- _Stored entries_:
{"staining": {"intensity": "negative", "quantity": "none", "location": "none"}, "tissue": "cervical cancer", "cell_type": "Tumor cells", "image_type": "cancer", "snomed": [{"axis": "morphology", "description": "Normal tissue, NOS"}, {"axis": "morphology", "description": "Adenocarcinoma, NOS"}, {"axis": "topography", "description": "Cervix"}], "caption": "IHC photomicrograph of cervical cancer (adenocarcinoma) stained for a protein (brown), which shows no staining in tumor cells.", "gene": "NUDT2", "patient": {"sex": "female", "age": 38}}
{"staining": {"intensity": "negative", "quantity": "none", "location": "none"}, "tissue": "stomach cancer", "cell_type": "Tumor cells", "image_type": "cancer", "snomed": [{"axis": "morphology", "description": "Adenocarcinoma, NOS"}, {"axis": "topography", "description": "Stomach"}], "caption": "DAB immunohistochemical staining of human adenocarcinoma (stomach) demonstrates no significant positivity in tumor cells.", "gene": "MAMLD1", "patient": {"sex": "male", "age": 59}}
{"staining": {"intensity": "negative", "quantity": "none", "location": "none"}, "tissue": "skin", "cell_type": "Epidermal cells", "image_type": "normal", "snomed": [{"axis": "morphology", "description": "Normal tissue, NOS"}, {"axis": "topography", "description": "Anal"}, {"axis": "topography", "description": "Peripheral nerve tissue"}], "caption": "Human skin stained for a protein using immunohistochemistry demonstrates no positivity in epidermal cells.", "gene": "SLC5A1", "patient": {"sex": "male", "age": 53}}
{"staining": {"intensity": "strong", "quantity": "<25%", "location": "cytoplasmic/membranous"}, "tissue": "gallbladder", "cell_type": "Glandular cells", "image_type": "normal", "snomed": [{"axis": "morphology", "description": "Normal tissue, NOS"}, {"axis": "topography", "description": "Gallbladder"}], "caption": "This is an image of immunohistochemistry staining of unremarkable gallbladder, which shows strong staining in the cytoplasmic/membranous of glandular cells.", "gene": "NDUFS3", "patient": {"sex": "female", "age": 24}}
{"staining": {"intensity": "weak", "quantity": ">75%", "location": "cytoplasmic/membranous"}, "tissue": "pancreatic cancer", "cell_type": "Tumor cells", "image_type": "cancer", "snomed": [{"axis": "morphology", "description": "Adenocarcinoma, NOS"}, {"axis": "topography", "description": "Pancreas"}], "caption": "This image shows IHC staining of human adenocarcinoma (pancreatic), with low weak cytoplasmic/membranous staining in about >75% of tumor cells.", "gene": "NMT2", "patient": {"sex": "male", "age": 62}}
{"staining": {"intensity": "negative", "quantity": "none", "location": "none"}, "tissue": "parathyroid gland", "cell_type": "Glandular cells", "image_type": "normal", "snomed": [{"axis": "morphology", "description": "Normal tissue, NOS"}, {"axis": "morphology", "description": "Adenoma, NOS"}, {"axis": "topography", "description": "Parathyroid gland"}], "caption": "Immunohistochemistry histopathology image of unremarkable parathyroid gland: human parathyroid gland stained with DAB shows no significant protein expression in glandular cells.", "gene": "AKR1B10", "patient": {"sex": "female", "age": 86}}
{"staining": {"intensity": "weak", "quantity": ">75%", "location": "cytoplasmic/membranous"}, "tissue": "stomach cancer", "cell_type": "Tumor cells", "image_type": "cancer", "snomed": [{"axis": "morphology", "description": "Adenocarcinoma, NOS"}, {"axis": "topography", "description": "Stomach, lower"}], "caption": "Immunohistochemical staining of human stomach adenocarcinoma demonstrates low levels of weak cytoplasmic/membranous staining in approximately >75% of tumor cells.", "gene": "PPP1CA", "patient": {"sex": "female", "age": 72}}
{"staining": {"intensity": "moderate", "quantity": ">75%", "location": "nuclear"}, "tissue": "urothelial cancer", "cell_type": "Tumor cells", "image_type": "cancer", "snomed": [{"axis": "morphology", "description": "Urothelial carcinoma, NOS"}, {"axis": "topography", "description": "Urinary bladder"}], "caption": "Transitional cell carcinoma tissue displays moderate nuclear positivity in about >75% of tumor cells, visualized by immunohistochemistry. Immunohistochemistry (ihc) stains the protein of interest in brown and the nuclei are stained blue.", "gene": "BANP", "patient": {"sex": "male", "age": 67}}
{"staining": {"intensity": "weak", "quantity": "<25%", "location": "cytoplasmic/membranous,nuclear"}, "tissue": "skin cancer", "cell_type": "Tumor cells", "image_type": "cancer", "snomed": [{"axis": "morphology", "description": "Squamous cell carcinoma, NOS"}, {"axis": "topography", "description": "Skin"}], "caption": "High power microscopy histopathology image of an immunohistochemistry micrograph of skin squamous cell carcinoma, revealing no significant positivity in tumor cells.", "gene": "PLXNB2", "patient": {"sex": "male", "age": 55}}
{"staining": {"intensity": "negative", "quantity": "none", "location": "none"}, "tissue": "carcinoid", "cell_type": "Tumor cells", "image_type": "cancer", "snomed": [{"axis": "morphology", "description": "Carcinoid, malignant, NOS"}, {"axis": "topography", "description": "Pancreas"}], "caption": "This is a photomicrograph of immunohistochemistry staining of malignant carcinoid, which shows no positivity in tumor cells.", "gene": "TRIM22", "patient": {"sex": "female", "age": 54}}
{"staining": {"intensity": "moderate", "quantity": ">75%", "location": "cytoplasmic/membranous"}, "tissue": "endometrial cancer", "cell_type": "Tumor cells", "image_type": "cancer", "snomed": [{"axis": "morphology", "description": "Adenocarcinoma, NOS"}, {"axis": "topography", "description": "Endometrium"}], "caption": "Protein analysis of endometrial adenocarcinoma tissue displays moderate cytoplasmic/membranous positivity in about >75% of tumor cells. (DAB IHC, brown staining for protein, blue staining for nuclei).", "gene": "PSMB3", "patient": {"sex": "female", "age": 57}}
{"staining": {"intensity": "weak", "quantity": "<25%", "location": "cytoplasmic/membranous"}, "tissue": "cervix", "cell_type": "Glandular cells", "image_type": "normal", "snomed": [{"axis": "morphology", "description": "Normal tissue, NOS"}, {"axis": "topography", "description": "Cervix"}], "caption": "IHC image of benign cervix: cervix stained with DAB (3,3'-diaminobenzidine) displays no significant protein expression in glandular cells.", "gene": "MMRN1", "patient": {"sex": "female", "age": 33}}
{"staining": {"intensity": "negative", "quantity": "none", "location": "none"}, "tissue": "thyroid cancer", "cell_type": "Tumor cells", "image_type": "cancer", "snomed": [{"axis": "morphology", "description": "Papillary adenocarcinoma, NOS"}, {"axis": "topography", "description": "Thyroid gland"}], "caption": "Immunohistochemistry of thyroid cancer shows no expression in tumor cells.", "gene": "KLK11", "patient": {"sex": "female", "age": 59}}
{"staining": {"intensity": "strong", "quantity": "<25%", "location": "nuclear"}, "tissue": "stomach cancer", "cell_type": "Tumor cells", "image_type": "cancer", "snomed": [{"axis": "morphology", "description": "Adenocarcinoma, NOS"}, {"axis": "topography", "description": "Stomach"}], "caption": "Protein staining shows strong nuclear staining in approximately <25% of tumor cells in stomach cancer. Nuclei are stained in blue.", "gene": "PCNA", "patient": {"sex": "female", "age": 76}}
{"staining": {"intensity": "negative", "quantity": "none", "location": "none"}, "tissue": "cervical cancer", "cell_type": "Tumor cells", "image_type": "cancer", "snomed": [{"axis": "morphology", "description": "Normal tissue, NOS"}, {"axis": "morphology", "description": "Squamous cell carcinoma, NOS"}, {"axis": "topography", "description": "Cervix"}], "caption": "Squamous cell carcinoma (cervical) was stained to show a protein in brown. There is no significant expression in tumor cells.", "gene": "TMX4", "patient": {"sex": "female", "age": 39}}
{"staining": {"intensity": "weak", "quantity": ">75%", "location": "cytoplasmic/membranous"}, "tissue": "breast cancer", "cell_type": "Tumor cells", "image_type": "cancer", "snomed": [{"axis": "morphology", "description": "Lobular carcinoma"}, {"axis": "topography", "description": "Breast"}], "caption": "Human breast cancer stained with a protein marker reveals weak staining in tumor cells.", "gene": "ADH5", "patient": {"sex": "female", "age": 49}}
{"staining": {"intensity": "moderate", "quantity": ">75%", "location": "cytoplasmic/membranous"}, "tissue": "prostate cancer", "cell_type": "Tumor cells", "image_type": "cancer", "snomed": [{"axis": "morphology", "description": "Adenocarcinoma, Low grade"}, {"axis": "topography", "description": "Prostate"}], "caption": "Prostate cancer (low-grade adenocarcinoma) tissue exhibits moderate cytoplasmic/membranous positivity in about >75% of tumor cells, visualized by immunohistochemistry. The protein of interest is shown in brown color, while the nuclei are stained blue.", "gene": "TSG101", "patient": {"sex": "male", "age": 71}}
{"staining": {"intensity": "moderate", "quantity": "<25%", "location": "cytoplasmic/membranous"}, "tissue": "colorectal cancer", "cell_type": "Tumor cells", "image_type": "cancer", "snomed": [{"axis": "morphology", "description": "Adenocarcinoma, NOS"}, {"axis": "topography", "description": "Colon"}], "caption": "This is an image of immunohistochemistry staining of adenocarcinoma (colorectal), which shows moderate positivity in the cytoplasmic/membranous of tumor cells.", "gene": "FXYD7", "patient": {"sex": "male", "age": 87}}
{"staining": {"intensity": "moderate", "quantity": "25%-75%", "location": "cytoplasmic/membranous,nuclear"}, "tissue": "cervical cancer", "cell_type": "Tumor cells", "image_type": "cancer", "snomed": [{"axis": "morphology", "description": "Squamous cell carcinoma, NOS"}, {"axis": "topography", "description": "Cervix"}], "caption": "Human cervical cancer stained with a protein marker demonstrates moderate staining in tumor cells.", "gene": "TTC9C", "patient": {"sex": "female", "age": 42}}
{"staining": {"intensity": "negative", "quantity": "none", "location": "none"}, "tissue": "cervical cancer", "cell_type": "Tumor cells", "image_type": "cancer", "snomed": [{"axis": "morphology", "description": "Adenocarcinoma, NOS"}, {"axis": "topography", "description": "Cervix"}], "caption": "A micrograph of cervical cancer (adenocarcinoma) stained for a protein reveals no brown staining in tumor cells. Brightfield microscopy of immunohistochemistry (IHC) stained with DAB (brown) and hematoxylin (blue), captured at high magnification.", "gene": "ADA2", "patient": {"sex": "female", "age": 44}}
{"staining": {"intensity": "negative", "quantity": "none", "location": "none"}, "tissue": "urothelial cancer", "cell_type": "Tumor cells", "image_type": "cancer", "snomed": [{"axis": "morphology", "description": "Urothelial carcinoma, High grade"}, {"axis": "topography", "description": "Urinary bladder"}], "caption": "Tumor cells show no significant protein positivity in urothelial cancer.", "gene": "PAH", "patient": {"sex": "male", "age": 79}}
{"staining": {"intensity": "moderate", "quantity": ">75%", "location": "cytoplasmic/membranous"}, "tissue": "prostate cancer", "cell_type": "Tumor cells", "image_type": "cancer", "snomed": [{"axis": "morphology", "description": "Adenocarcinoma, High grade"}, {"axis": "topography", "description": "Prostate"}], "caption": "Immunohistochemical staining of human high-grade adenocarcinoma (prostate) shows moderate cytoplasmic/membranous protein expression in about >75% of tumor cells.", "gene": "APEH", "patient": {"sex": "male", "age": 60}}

- _Assignment_: Set down exactly the lines of the data above, beginning with the line that has "staining shows strong" and ending with the line that has "breast cancer stained", and no others.

- _Written answer_:
{"staining": {"intensity": "strong", "quantity": "<25%", "location": "nuclear"}, "tissue": "stomach cancer", "cell_type": "Tumor cells", "image_type": "cancer", "snomed": [{"axis": "morphology", "description": "Adenocarcinoma, NOS"}, {"axis": "topography", "description": "Stomach"}], "caption": "Protein staining shows strong nuclear staining in approximately <25% of tumor cells in stomach cancer. Nuclei are stained in blue.", "gene": "PCNA", "patient": {"sex": "female", "age": 76}}
{"staining": {"intensity": "negative", "quantity": "none", "location": "none"}, "tissue": "cervical cancer", "cell_type": "Tumor cells", "image_type": "cancer", "snomed": [{"axis": "morphology", "description": "Normal tissue, NOS"}, {"axis": "morphology", "description": "Squamous cell carcinoma, NOS"}, {"axis": "topography", "description": "Cervix"}], "caption": "Squamous cell carcinoma (cervical) was stained to show a protein in brown. There is no significant expression in tumor cells.", "gene": "TMX4", "patient": {"sex": "female", "age": 39}}
{"staining": {"intensity": "weak", "quantity": ">75%", "location": "cytoplasmic/membranous"}, "tissue": "breast cancer", "cell_type": "Tumor cells", "image_type": "cancer", "snomed": [{"axis": "morphology", "description": "Lobular carcinoma"}, {"axis": "topography", "description": "Breast"}], "caption": "Human breast cancer stained with a protein marker reveals weak staining in tumor cells.", "gene": "ADH5", "patient": {"sex": "female", "age": 49}}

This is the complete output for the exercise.